Payroll jobs up in 33 states, down in 17
WASHINGTON, D.C. (July 18, 2014) — Regional and state unemployment rates were generally little changed in June. Twenty-two states and the District of Columbia had unemployment rate decreases from May, 14 states had increases, and 14 states had no change, the U.S. Bureau of Labor Statistics reported today. Forty-nine states and the District of Columbia had unemployment rate decreases from a year earlier and one state had an increase. The national jobless rate declined to 6.1 percent from May and was 1.4 percentage points lower than in June 2013.

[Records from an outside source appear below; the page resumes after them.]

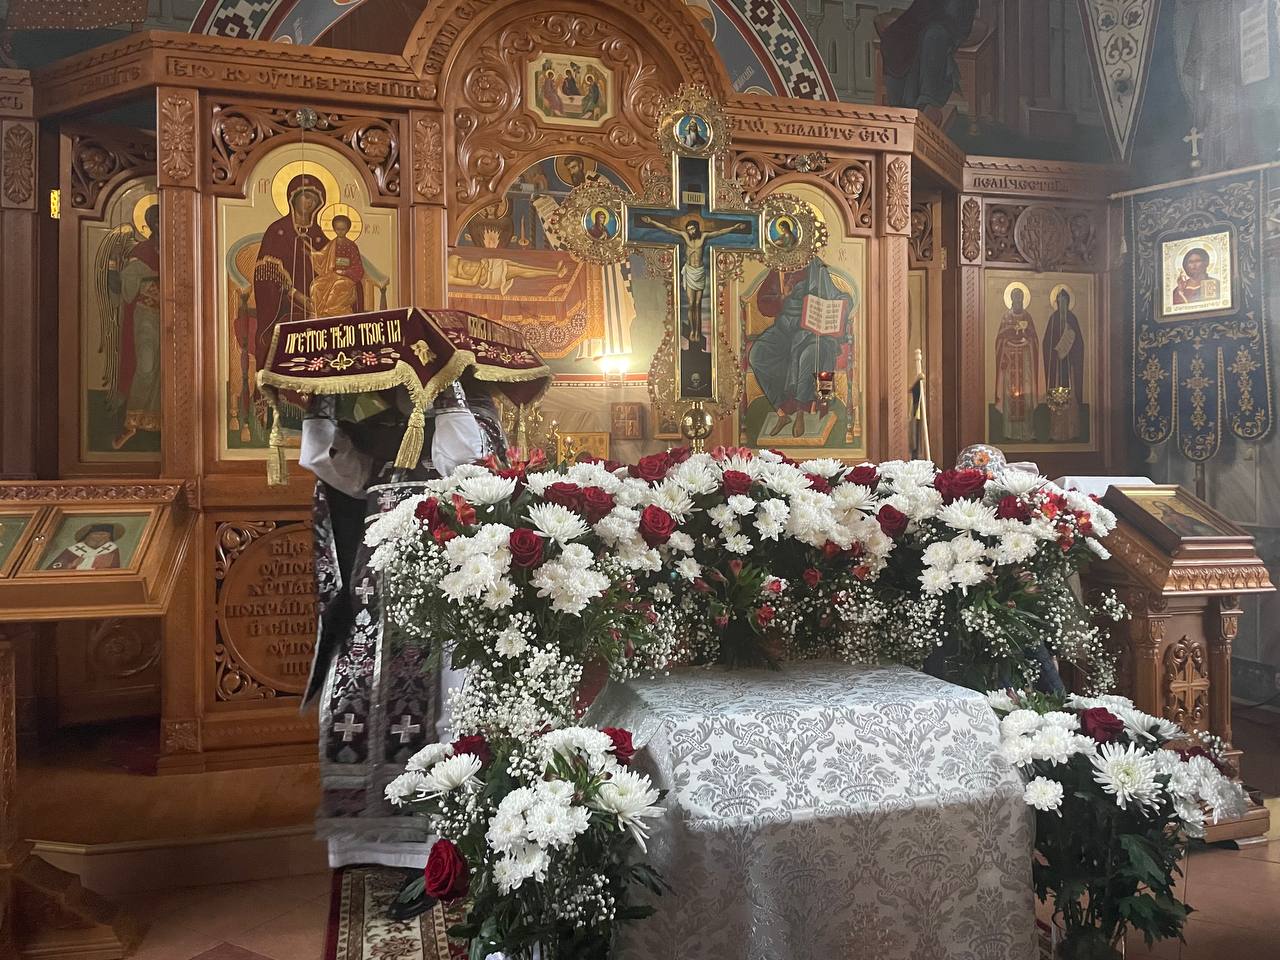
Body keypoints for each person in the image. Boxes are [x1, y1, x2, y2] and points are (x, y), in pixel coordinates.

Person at [303, 376, 509, 921]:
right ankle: (373, 841)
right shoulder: (376, 431)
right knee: (352, 706)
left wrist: (444, 394)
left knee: (450, 709)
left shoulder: (476, 421)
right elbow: (333, 466)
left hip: (447, 590)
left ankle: (442, 846)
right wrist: (320, 403)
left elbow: (464, 463)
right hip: (376, 599)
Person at [748, 260, 852, 438]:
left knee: (808, 355)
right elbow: (764, 305)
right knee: (757, 354)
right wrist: (781, 298)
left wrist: (844, 302)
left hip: (812, 331)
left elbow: (837, 296)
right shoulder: (778, 270)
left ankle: (801, 413)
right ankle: (782, 412)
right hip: (785, 329)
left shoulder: (817, 269)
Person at [637, 215, 748, 348]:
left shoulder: (703, 237)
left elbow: (719, 232)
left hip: (699, 272)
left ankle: (697, 331)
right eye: (689, 229)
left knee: (697, 304)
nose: (691, 231)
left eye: (693, 228)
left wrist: (734, 227)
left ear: (697, 228)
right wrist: (652, 221)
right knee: (691, 304)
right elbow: (668, 229)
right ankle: (692, 330)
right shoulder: (684, 236)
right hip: (690, 272)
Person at [253, 174, 329, 366]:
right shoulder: (277, 231)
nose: (310, 202)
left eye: (314, 199)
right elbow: (265, 274)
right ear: (293, 198)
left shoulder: (319, 236)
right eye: (306, 196)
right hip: (283, 303)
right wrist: (296, 295)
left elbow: (331, 267)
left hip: (318, 301)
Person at [113, 203, 162, 449]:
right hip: (147, 316)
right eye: (158, 221)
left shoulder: (179, 248)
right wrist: (152, 274)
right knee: (146, 367)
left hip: (175, 319)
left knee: (168, 370)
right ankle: (131, 423)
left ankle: (157, 423)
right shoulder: (142, 250)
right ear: (153, 224)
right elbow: (129, 282)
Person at [879, 0, 978, 112]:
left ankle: (927, 101)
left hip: (953, 17)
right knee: (894, 36)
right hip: (927, 13)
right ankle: (898, 105)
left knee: (933, 35)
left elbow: (956, 13)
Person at [993, 286, 1039, 442]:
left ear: (1023, 300)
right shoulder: (1006, 317)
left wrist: (1026, 334)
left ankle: (1027, 432)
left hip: (1025, 359)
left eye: (1020, 297)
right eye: (1016, 297)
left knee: (1026, 393)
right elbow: (999, 340)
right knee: (1009, 394)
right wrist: (1009, 333)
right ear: (1012, 299)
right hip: (1010, 359)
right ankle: (1010, 433)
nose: (1018, 300)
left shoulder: (1027, 316)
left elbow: (1034, 339)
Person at [1042, 288, 1084, 442]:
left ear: (1068, 303)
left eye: (1065, 302)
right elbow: (1046, 342)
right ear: (1057, 303)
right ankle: (1056, 432)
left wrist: (1071, 350)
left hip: (1069, 366)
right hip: (1056, 368)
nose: (1062, 305)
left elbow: (1079, 344)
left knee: (1070, 397)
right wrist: (1054, 352)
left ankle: (1071, 432)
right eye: (1060, 302)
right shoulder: (1053, 319)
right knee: (1056, 398)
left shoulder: (1072, 319)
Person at [309, 214, 365, 317]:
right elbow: (322, 256)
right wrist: (312, 254)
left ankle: (329, 313)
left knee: (337, 286)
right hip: (332, 274)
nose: (340, 232)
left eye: (343, 229)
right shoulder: (332, 244)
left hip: (347, 277)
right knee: (316, 285)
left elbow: (358, 267)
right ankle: (317, 313)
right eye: (338, 229)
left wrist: (344, 272)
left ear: (347, 229)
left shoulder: (351, 246)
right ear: (334, 229)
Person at [46, 523, 123, 570]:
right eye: (96, 534)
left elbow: (112, 570)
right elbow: (53, 570)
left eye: (104, 535)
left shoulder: (110, 549)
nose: (100, 537)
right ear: (88, 536)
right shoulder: (74, 550)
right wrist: (71, 565)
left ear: (109, 537)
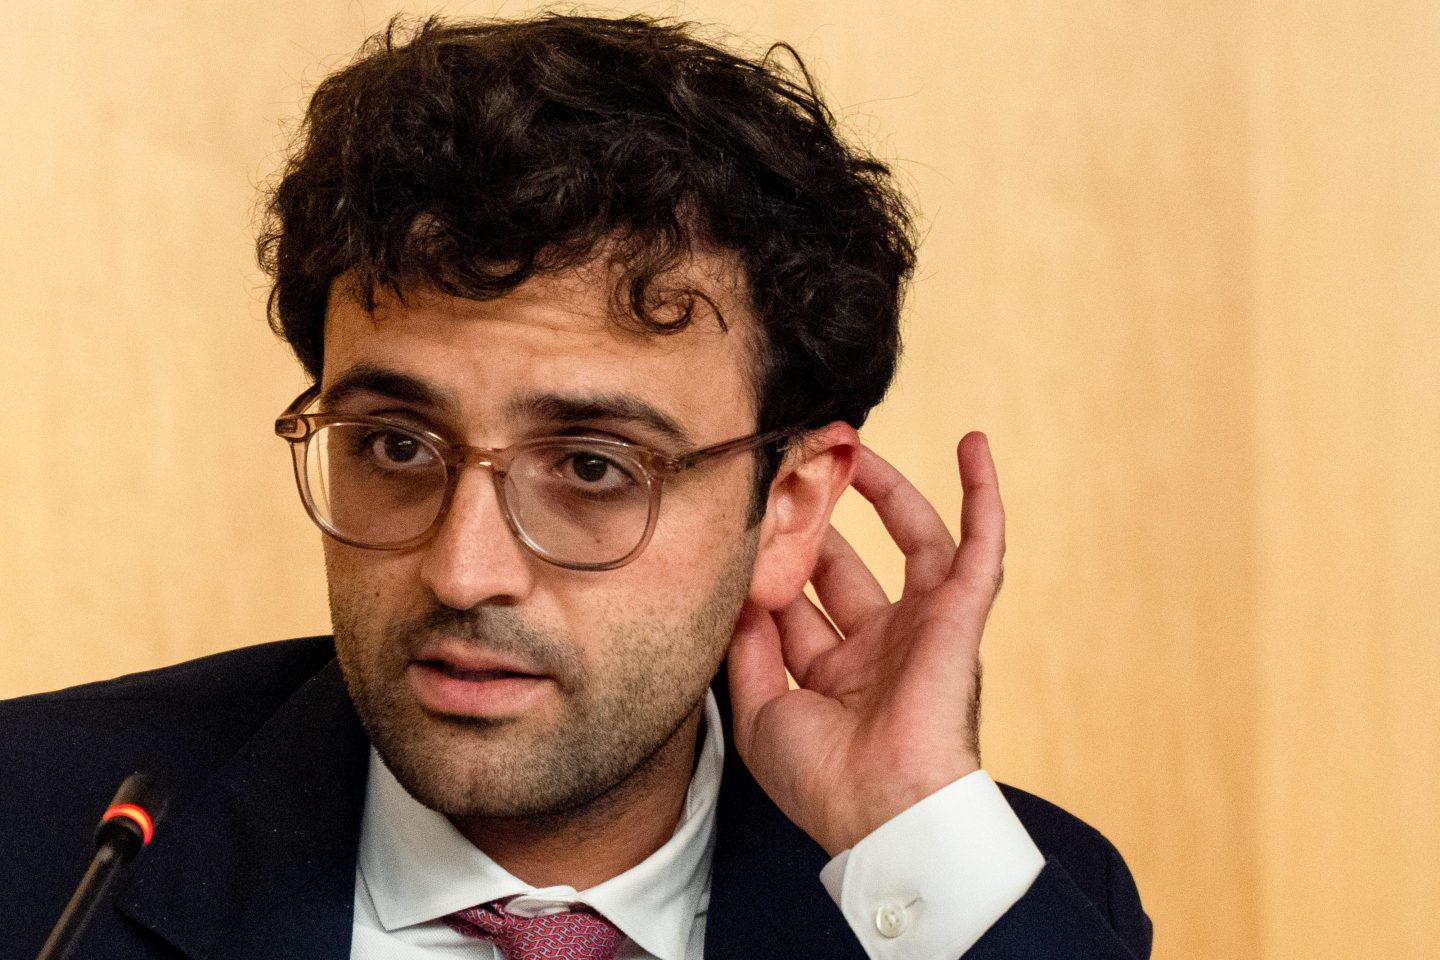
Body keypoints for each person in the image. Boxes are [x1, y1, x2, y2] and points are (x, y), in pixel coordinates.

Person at [0, 14, 1151, 960]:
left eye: (593, 468)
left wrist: (909, 835)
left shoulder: (970, 900)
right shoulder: (35, 838)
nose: (463, 572)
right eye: (395, 446)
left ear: (789, 510)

In June, nonfarm payroll employment increased in 33 states and the District of Columbia and decreased in 17 states. The largest over-the-month increases in employment occurred in Florida (+37,400), California (+24,200), and New York (+22,500). The largest over-the-month decrease in employment occurred in Georgia (-9,500), followed by West Virginia (-9,100) and Alaska (-5,900). The largest over-the-month percentage increases in employment occurred in the District of Columbia, Indiana, North Dakota, and Oklahoma (+0.6 percent each). The largest over-the-month percentage decline in employment occurred in Alaska (-1.7 percent), followed by West Virginia (-1.2 percent), and New Hampshire and New Mexico (-0.6 percent each). Over the year, nonfarm employment increased in 47 states and the District of Columbia and decreased in 3 states. The largest over-the-year percentage increase occurred in North Dakota (+4.8 percent), followed by Nevada (+3.9 percent) and Utah (+3.5 percent). The over-the-year percentage decreases in employment occurred in Alaska (-0.7 percent), Vermont (-0.1 percent), and New Mexico (which declined by less than 0.05 percent).

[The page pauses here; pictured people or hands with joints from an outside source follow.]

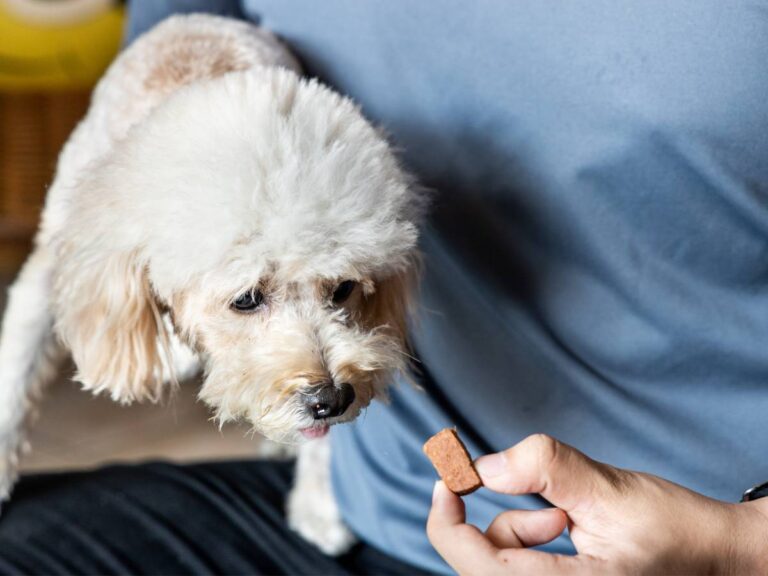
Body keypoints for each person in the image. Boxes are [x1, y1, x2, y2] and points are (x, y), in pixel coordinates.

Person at [1, 1, 767, 573]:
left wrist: (728, 544)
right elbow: (178, 52)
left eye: (342, 289)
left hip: (693, 538)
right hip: (375, 512)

In June, the West continued to have the highest regional unemployment rate, 6.7 percent, while the Midwest had the lowest rate, 5.9 percent. The West and Northeast had statistically significant over-the-month unemployment rate changes (-0.2 percentage point and -0.1 point, respectively). Significant over-the-year rate decreases occurred in all four regions: the Northeast (-1.5 percentage points), Midwest and West (-1.4 points each), and South (-1.2 points).
Among the nine geographic divisions, the East South Central and Pacific had the highest jobless rates, 7.0 percent each in June. The West North Central again had the lowest rate, 4.9 percent. Over the month, the Pacific and New England had statistically significant unemployment rate changes (-0.3 percentage point and -0.2 point, respectively). All nine divisions had significant rate declines from a year earlier, the largest of which occurred in the East North Central (-1.8 percentage points) and Middle Atlantic and Pacific (-1.5 points each).
Mississippi and Rhode Island had the highest unemployment rates among the states in June, 7.9 percent each. North Dakota again had the lowest jobless rate, 2.7 percent. In total, 17 states had unemployment rates significantly lower than the U.S. figure of 6.1 percent, 8 states and the District of Columbia had measurably higher rates, and 25 states had rates that were not appreciably different from that of the nation.
In June, six states had statistically significant over-the-month unemployment rate declines: Illinois (-0.4 percentage point); Colorado, Rhode Island, and Washington (-0.3 point each); and California and New Jersey (-0.2 point each). Vermont had the only significant over-the-month rate increase (+0.2 percentage point). The remaining 43 states and the District of Columbia had jobless rates that were not measurably different from those of a month earlier, though some had changes that were at least as large numerically as the significant changes.
Thirty-four states and the District of Columbia had statistically significant jobless rate changes over the year, all of which were decreases. The largest of these occurred in South Carolina (-2.5 percentage points), Nevada (-2.3 points), and Illinois (-2.1 points). The remaining 16 states had rates that were not appreciably different from those of a year earlier.
In June 2014, 15 states had statistically significant over-the-month changes in employment, 11 of which were increases. The largest statistically significant job gains occurred in Florida (+37,400), California (+24,200), and New York (+22,500). The four statistically significant job decreases occurred in West Virginia (-9,100), Alaska (-5,900), New Mexico (-4,700), and New Hampshire (-3,900).
Over the year, 30 states had statistically significant changes in employment, all of which were positive. The largest over-the-year job increase occurred in Texas (+371,000), followed by California (+356,400) and Florida (+237,500).